At issue in the years following the Civil War in the former Confederate States of America were the marriages of former slaves, unions that some whites did not want the law to legitimate. [Hunter] writes, “Many local jurisdictions throughout the South demanded high fees to discourage ex-slaves from marrying or simply refused to give them access to courts or licenses”(241). The federal government opened up legal marriage, a legal institution that many nineteenth century Americans valued as the bedrock of society, a requirement of manhood and womanhood, and the only appropriate foundation of a family unit, to include former slaves during and after the war. Those chafing at social change in the post-emancipation South saw Black marriages as a challenge to social order and racial hierarchy.

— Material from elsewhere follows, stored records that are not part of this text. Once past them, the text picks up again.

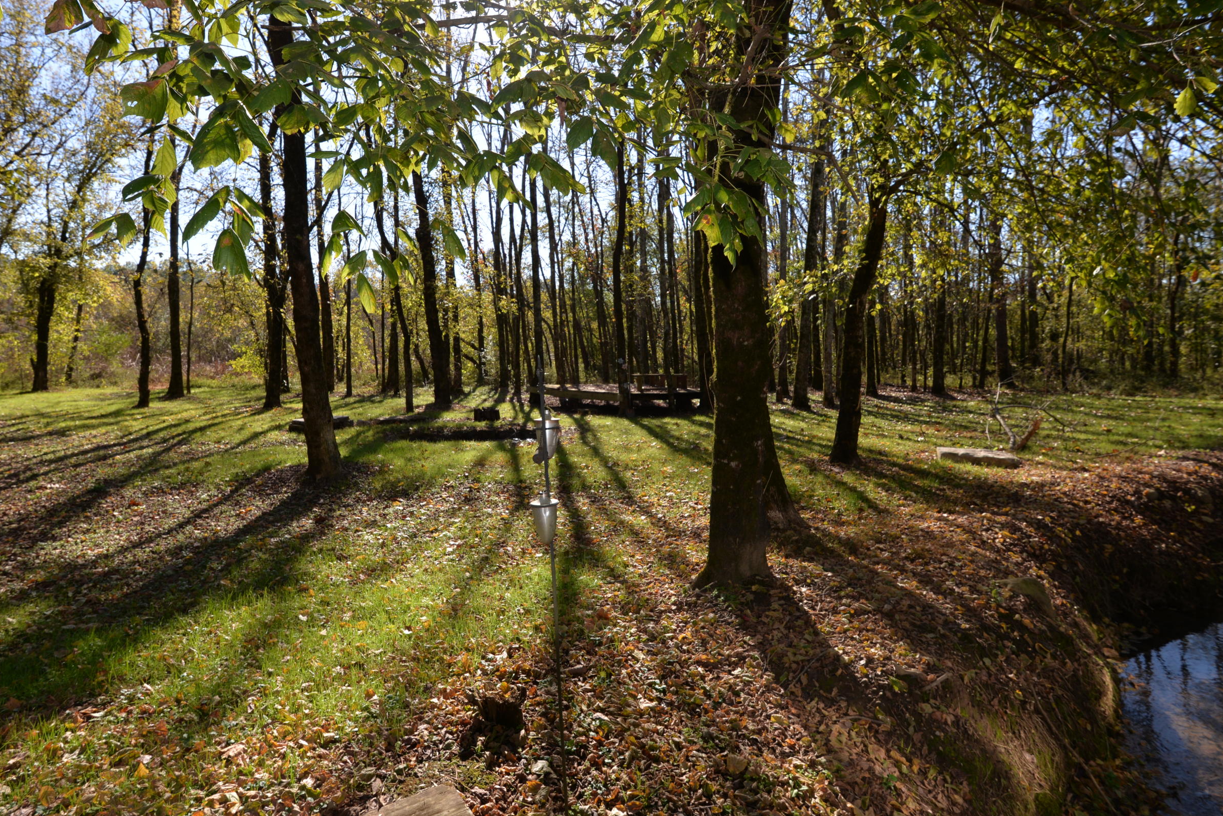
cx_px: 578
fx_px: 680
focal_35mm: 20
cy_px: 361
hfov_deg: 83.9
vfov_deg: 61.8
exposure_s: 1/200
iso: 100
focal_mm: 16
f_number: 7.1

Bound in Wedlock provides a timely reminder that the right to marry and marriage law has long been a battleground for social justice and equality. It has only been fifty-one years since Loving v. Virginia made anti-miscegenation laws, statues that prevented interracial marriages, illegal. Local legislatures denied enslaved people the right to marry in the United States beginning in the nation’s colonial history. Slaveholders regularly split up couples, overrode the parenting decisions of enslaved mothers and fathers, and sexually abused their human property with no fear of punishment. Slaveholders went as far as espousing the idea that African Americans were unable to make family attachments, that Black parents had little regard for their children, and that white slaveholders acted in a parental role in the lives of their slaves. This paternalistic myth of kind slaveholders and childlike slaves remained embedded in early representations and histories of American Slavery into the early twentieth century.
Bound in Wedlock interrogates both the family-making practices of Black people in the nineteenth century and the evolution of marriage as an institution in the same period. Kinship was essential to Black people and many free and enslaved people valued marriage as a way to signify commitment and love. Marriage was a way to codify intimate relationships. However, it was also an expression of humanity. It was a right that could confer other rights, and it was an instrument of social control. Marriage was not a failsafe institution with the ability to right racism’s wrongs. The couples who jumped brooms, rushed to Union camps, or searched for each other in the chaos of the postbellum South thought marriage was important, not perfect.